Long Island crimes prosecuted by Loretta Lynch, the region’s top federal prosecutor, are likely to get national attention now that President Barack Obama nominated her to be the next U.S. Attorney General.

Lynch, the U.S. Attorney for the Eastern District of New York—which prosecutes federal crimes in Nassau, Suffolk, Brooklyn, Queens and Staten Island—has overseen cases high-profile local cases that include those involving terrorists, gangsters, corrupt public officials, Wall Street scammers and human traffickers. Those prosecutions may be dissected during her upcoming U.S. Senate confirmation hearings.

“Loretta might be the only lawyer in America who battles mobsters and drug lords and terrorists, and still has the reputation for being a charming ‘people person,’”  Obama joked while introducing her during a press conference Saturday in the Roosevelt Room of the White House. “It’s pretty hard to be more qualified for this job than Loretta.”

Obama nominated the 55-year-old North Carolina native and Harvard Law School graduate to replace outgoing U.S. Attorney General Eric Holder, who announced his resignation in December, pending confirmation of his replacement.

Notable cases she’s overseen in her 30 years as a prosecutor include 7-Eleven owners who exploited undocumented immigrants in what Lynch called a “modern day plantation system,” charging reputed mobsters allegedly involved in the infamous $6-million Lufthansa heist 35 years after the fact and al-Qaeda recruits from LI and beyond—those who plotted to blow up the Long Island Rail Road, subway and The Federal Reserve in New York City, one of Lynch’s prior employers.

She also oversaw prosecutions of four sitting elected lawmakers—three fellow Democrats and one GOP member—including U.S. Rep. Michael Grimm (R-Staten Island) and ex-New York State Senate Majority Leader John Sampson (D-Queens), who were both re-elected last week despite their pending trials. That’s in addition to securing multi-billion-dollar settlements from banks accused of malfeasance and being part of the team that prosecuted an ex-NYPD detective who sodomized Haitian immigrant Abner Louima with a broomstick in ’97.

If confirmed, Lynch would be the first black woman to be appointed the nation’s top law enforcement official.

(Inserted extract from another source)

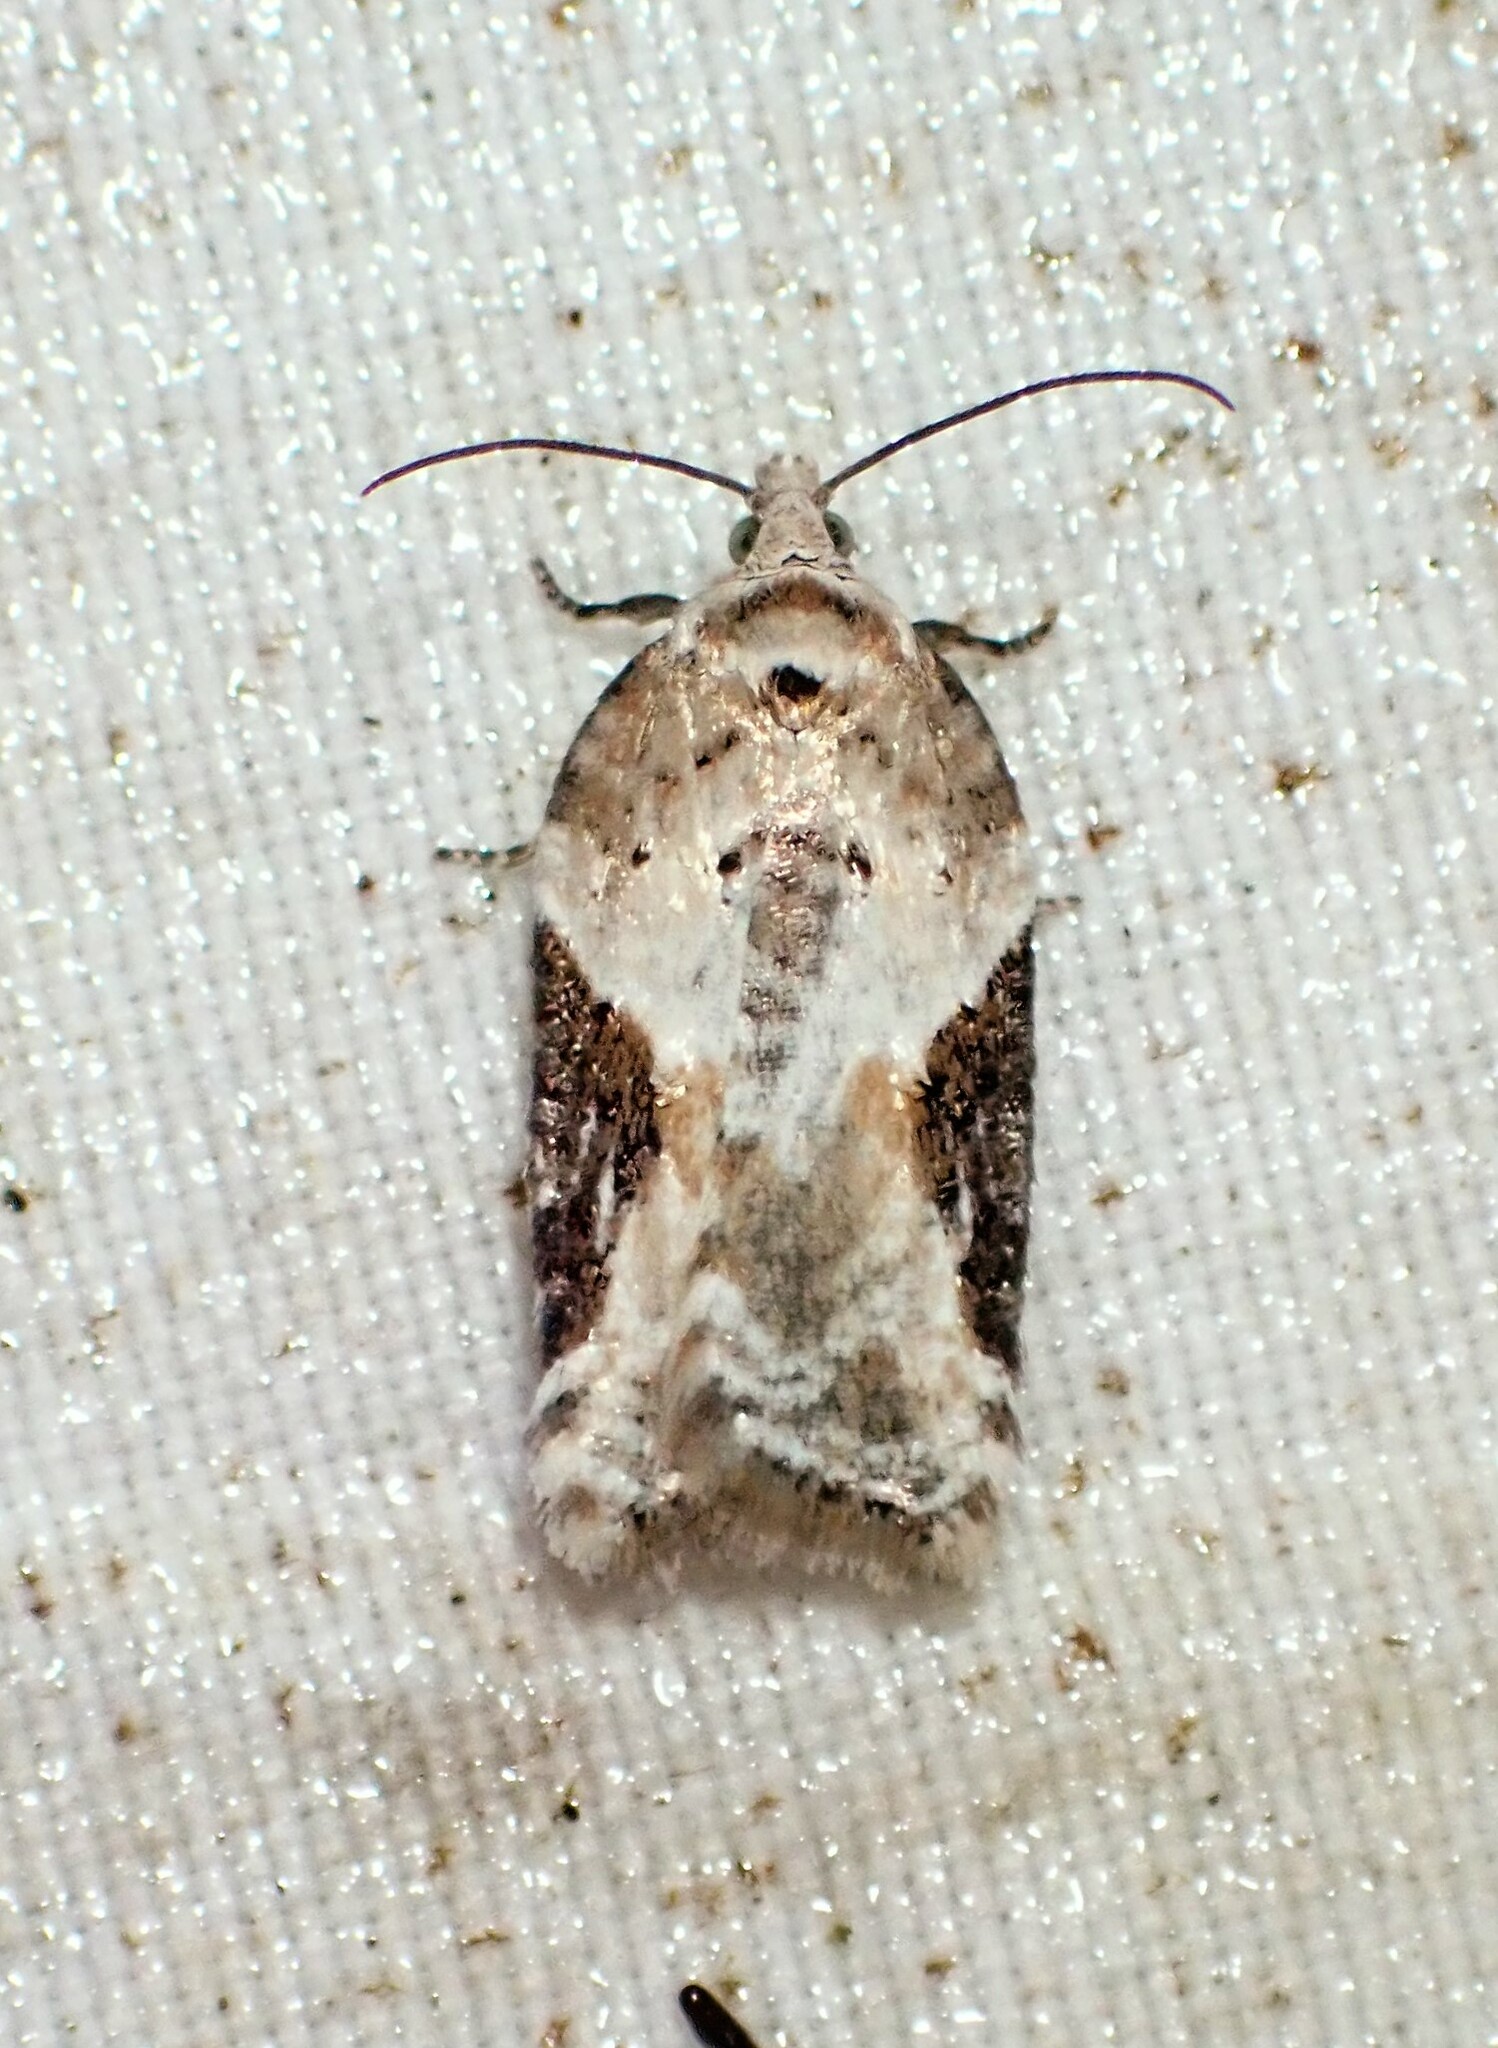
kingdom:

Holder was the first African American and Janet Reno was the first woman. And Lynch, a Democrat who once served as chief of the Eastern District’s Central Islip-based LI office, follows two Republican LI natives who previously held the post: John Newton Mitchell, who served as AG from 1969-72 and Peter Kesiler, who was briefly acting AG in ’07.

The fact that Republicans won the majority of the U.S. Senate back from the Democrats in the recent midterm elections is not expected to impact her confirmation. She was twice unanimously confirmed by the U.S. Senate—once when President Bill Clinton first appointed her to her current post when the GOP was previously in the majority in ’99 and then when Obama re-appointed her to lead the Eastern District in ’10.

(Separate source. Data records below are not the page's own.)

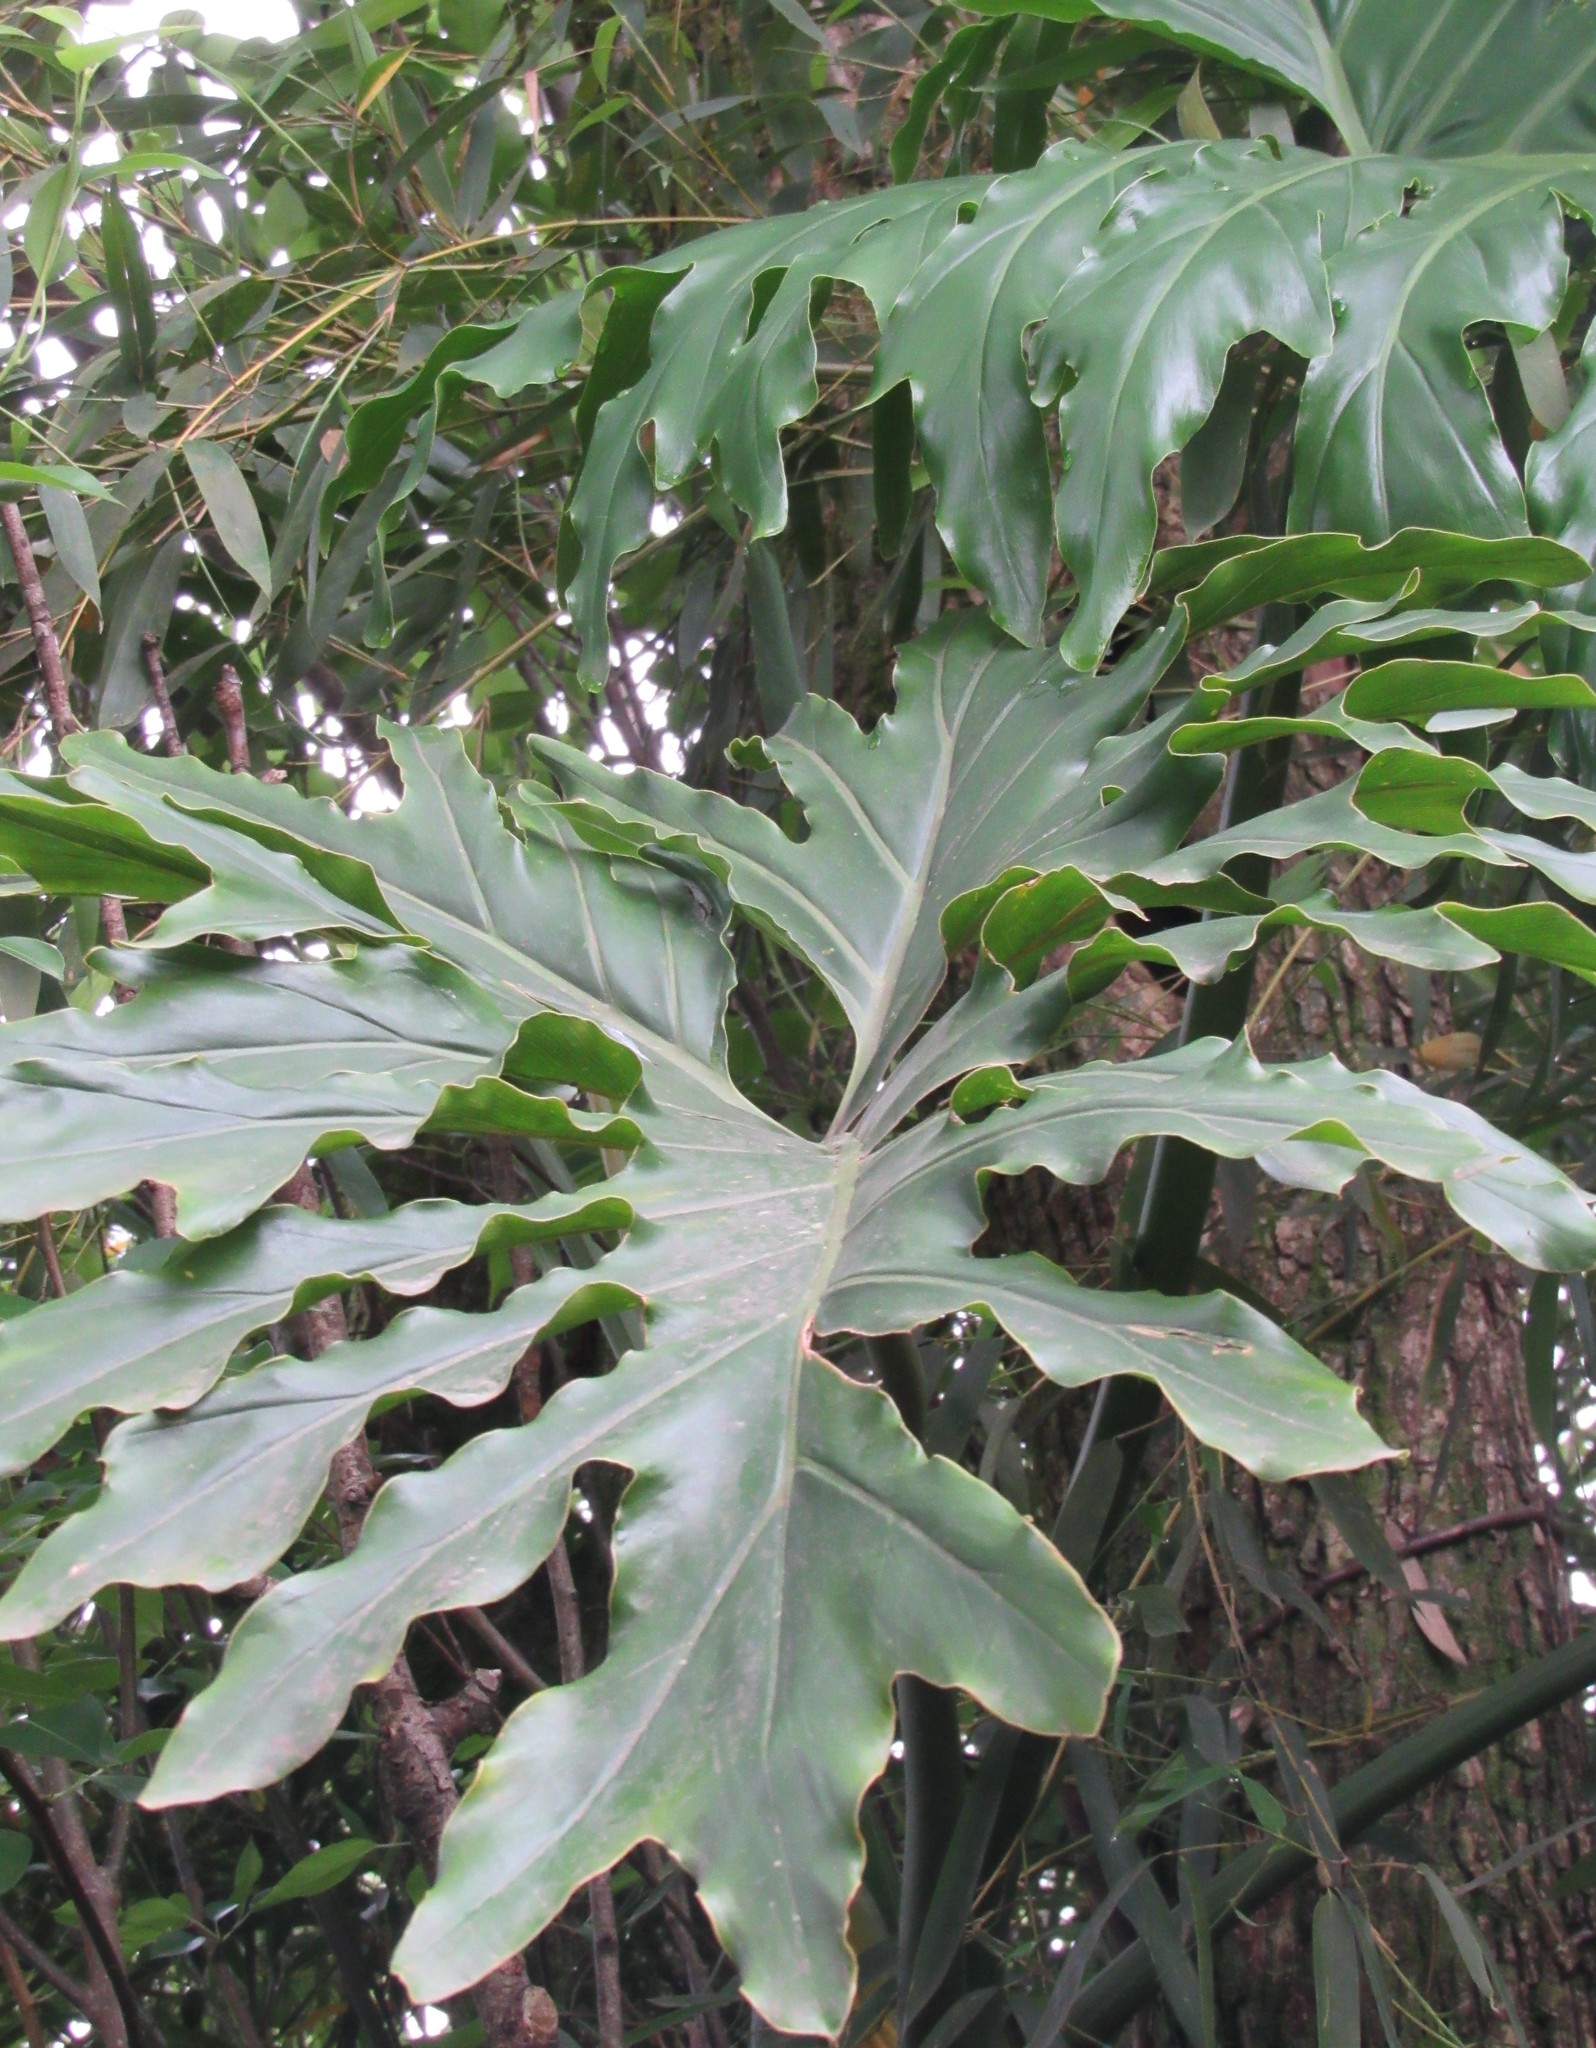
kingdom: Plantae
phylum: Tracheophyta
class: Liliopsida
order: Alismatales
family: Araceae
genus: Thaumatophyllum
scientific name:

“If I have the honor of being confirmed by the Senate, I will wake up every morning with the protection of the American people my first thought,” said Lynch, adding that she was thrilled and humbled to be nominated. “I will work every day to safeguard our citizens, our liberties, our rights and this great nation.”

U.S. Sen Kirsten Gillibrand (D-NY), Gov. Andrew Cuomo and New York Attorney General Eric Schneiderman all issued statements congratulating Lynch and echoing the presiden’t call for Congress to confirm her.

“Her experience here as a prosecutor and working on terrorism will serve her exceptionally well in Washington,” Gillibrand said.

Schneiderman added: “U.S. Attorney Lynch has time and time again demonstrated her commitment to ensuring there is one set of rules for everyone and to defending the principle of equal justice for all.”